“The
line dividing good and evil cuts through the heart of every human being,” says
Aleksander Solzhenitsyn in his book The GULAG Archipelago.
Until
this year I agreed with Solzhenitsyn, at least I believed I did. Then I read Not in God’sName: Confronting Religious Violence by Rabbi Jonathan Sacks. Sacks agrees
with Solzhenitsyn. The line between good and evil cuts through each of us—until
it doesn’t.
Sacks
said seeing good and evil as an inner struggle is the mark of the major
monotheistic religions. Other cultures put the line between good and evil at
the at the border of their settlement, village, state, country—outside
themselves.
Sacks
is well aware that even if the line between good and evil can cut through the
heart of each person, the line easily moves outside. Before I read Sacks’ book, I could have
testified under oath that I agreed with Solzhenitsyn. But Sacks showed me that my ideal was
history, and probably had only existed in my better moments.
Since
2015, the site of every Trump Nuremberg Rally was certainly, in my view, a line
between good and evil—inside evil, outside good. Then after November 2016, the line between me
and the 63 million Trump voters became the good and evil line. I would not have asserted the claim at that
moment, but it was true.
I
would ask, rhetorically, how anyone but a racist could vote for a Birther. That’s not a question. Those who vote for a
Birther are racists or are idiots who do not know they are racists. The march
of Trump tweets and policies just made my belief deeper: the Muslim ban,
attacking POWs, attacking Gold Star parents, saying Nazis are fine people,
Trump’s whole Addams Family bouquet of hate, the bouquet of thorns without
roses that define his character and his actions.
And
so to my confession. If I ever truly believed the line between good and evil
cuts through every human heart, I don’t know.

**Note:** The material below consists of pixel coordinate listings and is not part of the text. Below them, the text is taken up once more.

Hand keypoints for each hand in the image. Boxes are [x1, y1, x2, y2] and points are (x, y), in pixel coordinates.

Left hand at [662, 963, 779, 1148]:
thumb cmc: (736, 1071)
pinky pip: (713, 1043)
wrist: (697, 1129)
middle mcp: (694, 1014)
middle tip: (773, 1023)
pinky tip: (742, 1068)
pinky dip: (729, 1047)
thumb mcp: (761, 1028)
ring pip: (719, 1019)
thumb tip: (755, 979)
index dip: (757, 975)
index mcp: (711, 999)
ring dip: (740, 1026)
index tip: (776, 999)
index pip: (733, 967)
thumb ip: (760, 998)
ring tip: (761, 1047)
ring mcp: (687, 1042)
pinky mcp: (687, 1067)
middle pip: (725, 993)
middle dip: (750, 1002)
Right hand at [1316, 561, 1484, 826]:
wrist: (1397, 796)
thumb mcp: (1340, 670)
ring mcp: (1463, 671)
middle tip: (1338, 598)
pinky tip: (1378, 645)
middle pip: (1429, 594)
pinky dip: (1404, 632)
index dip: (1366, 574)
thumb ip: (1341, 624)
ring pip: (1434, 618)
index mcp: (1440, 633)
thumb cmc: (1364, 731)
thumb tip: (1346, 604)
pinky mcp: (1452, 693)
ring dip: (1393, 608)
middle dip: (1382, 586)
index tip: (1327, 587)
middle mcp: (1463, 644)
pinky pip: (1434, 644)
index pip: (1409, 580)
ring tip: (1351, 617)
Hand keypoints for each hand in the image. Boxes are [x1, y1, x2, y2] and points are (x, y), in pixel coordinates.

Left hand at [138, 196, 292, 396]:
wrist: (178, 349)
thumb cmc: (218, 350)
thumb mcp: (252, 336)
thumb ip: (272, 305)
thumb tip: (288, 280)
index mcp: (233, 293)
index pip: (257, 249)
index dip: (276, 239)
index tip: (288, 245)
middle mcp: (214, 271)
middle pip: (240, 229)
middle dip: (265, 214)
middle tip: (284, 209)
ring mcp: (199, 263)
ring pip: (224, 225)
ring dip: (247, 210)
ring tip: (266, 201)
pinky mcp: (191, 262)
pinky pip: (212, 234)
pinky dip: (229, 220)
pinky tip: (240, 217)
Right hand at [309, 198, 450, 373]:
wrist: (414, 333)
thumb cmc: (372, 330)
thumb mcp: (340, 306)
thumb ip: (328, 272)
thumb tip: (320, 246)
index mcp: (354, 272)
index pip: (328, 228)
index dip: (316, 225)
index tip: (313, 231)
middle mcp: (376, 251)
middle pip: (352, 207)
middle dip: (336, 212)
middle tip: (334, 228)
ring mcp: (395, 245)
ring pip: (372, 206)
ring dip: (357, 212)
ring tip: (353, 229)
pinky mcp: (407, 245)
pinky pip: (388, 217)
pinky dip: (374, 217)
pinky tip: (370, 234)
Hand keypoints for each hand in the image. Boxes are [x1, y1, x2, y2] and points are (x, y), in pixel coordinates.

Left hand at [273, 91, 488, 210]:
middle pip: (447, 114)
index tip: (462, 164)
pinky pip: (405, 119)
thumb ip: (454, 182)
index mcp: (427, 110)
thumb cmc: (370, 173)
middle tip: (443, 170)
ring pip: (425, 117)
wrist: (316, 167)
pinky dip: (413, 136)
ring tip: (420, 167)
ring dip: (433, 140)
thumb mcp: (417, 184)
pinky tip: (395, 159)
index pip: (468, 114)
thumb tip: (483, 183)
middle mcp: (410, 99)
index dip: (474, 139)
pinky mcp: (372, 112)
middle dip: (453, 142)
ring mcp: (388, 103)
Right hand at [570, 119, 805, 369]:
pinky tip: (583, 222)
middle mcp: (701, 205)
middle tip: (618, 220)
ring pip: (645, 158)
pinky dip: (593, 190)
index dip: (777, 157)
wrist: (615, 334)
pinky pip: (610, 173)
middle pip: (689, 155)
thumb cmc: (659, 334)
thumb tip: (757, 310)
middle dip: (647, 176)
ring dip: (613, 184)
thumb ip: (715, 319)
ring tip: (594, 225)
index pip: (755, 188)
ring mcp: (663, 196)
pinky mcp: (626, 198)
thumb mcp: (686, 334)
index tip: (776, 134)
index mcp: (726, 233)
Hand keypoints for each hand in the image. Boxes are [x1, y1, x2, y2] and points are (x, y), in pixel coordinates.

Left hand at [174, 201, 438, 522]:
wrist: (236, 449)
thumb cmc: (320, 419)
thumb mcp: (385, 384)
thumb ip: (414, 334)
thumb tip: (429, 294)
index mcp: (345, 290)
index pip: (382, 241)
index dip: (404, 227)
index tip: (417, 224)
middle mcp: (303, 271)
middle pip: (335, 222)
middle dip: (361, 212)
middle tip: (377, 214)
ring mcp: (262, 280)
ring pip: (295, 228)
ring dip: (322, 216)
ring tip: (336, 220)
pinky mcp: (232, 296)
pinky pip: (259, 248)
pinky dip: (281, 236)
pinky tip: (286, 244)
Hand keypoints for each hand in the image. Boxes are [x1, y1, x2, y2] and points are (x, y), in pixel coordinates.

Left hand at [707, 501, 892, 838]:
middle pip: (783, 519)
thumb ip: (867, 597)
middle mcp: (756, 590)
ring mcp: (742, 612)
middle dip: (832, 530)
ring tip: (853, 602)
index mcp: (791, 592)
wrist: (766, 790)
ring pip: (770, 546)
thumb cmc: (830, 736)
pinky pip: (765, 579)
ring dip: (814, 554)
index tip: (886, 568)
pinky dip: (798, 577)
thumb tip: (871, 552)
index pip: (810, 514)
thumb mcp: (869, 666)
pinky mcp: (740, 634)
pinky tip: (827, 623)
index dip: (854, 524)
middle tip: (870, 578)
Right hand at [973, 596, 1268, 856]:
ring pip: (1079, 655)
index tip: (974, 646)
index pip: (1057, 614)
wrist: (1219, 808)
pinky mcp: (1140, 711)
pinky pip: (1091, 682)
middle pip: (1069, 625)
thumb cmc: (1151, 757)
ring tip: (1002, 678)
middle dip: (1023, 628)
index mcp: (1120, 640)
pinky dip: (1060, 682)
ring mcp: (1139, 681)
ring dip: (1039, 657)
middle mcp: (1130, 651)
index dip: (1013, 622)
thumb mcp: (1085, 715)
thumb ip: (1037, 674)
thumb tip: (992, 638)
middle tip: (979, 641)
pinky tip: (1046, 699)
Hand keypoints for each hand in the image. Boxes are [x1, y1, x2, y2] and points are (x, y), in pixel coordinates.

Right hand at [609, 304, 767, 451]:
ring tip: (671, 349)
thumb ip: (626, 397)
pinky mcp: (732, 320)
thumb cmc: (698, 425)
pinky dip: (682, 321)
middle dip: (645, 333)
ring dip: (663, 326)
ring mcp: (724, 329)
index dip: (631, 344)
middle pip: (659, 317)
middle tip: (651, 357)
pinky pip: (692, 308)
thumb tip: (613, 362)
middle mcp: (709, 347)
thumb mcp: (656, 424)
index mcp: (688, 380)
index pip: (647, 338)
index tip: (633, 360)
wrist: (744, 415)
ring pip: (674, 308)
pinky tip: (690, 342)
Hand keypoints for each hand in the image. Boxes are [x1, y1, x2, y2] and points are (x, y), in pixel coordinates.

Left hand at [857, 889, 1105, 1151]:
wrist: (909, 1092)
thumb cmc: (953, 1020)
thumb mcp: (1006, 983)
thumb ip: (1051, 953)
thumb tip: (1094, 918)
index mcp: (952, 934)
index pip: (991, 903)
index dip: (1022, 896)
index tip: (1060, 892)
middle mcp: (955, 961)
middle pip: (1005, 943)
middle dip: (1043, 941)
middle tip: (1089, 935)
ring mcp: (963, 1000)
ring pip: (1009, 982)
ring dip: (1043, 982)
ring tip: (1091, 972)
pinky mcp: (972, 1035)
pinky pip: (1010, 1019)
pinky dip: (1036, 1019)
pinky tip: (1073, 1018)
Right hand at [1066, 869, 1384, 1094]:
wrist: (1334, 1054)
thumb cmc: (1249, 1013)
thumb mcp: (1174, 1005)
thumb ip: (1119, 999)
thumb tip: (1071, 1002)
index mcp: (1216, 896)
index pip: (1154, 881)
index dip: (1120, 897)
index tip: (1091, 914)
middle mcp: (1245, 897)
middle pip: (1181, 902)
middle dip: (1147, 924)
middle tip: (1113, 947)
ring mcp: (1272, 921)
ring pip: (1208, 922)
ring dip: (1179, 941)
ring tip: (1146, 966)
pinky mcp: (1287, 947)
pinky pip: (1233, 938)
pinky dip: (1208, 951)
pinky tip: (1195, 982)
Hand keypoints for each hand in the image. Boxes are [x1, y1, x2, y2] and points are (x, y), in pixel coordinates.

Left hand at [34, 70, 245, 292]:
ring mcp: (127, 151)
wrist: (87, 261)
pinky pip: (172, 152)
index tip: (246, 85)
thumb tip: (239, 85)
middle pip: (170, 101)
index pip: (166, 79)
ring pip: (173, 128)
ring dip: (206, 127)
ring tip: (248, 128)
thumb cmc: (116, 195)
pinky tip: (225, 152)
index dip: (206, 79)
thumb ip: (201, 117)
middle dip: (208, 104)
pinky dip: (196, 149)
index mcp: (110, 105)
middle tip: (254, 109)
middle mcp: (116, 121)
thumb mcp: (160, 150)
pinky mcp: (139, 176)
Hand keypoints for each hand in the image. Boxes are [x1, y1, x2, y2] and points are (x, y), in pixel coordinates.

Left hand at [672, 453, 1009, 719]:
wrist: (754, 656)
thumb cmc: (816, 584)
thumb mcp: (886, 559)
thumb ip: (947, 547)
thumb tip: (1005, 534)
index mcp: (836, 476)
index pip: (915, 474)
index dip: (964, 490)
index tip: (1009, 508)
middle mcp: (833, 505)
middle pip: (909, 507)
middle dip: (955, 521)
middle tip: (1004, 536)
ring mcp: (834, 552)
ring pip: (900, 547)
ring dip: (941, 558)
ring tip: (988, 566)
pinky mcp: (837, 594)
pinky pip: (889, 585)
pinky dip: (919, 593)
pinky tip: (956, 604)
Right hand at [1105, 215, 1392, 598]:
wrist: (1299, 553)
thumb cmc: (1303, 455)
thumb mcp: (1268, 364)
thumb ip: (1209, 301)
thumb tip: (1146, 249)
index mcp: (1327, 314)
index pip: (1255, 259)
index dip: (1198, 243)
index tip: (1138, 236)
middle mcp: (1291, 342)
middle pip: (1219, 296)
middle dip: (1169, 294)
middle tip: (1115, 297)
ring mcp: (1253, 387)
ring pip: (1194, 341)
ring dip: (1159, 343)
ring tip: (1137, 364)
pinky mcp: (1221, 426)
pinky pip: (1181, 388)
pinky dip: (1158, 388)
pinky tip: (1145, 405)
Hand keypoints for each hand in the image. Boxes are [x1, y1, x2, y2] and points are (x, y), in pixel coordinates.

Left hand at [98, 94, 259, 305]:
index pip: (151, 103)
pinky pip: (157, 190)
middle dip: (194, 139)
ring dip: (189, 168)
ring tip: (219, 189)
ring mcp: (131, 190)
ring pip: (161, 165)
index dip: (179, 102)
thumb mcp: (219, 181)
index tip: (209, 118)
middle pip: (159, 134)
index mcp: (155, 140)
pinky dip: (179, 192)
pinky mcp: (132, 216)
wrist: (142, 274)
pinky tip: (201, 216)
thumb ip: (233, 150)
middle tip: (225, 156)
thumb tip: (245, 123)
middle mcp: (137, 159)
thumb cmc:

The lists of community and personal sins of Yom Kippur confession are,
to me, almost quaint. What do the Ten Commandments mean in a nation where the
head of state brags about breaking those commandments, brags about being
entitled to break those commandments, and is cheered by people who claim to be
believers?
When
the President backed by all of his cabinet and by his propaganda ministers at
Fox News declares me and those I love and admire “enemies of the people” we
live in a nation that officially says good is Us and bad is Them. In Nazi
Germany, the Soviet Union, Maoist China, Rwanda, and Serbia after Yugoslavia,
people like me became Them. And the
record of those slaughtered says they did not know it or could not believe it.
German Jews after Kristallnacht thought Hitler could go no further. Tutsis in Rwanda in 1994 went to Easter services with Hutus. Starting the next week, the same Hutus slaughtered Tutsis in those Churches. The Russian Jewish émigré Masha Gessen says when a tyrant tells you what he is going to do, believe him. Timothy Snyder says the same in his book OnTyranny. Trump has been calling the news media the enemy of the people since his campaign started. Sooner or later, journalists will be killed by people wanting Trump’s approval. When that happens, the killing won’t stop with journalists. There is no end to a list of enemies of the people: professors, protesters, comedians, the deep state, democrats, anyone who criticizes the Dear Leader.
I know Trump supporters who tell me they will defend The Constitution of the United States if Trump or anyone goes against it. I think they are sincere. But they are deluded.
When
Trump used his office to extort an ally for political gain, he could not have
more thoroughly violated the Constitution, yet they defend the Dear Leader more
fiercely. Those pathetic patriots will swallow every excuse Trump makes for
every violation of The Constitution and cheer at his next Nuremberg Rally.
I
aspire to believe that the line between good and evil cuts through my heart,
but for now, for as long as America is marching toward the end of democracy, I
believe good and evil is Us and Them. I
want to see every Republican defeated and out of office beginning with Trump
and McConnell and the Freedom Caucus. I want them utterly without power.
When the government does not officially hate the people I admire most, when the government does not attack the weakest, when the government does not turn away refugees, in other words when the Republican Party is utterly out of power, maybe I can return to the view of Rabbi Sacks. But for now, I am going to do what every Jew in Germany should have done in 1933. I am going to assume that when the President will point at American citizens in public and call them the enemy of the people, that same President will soon point at me and say the same thing.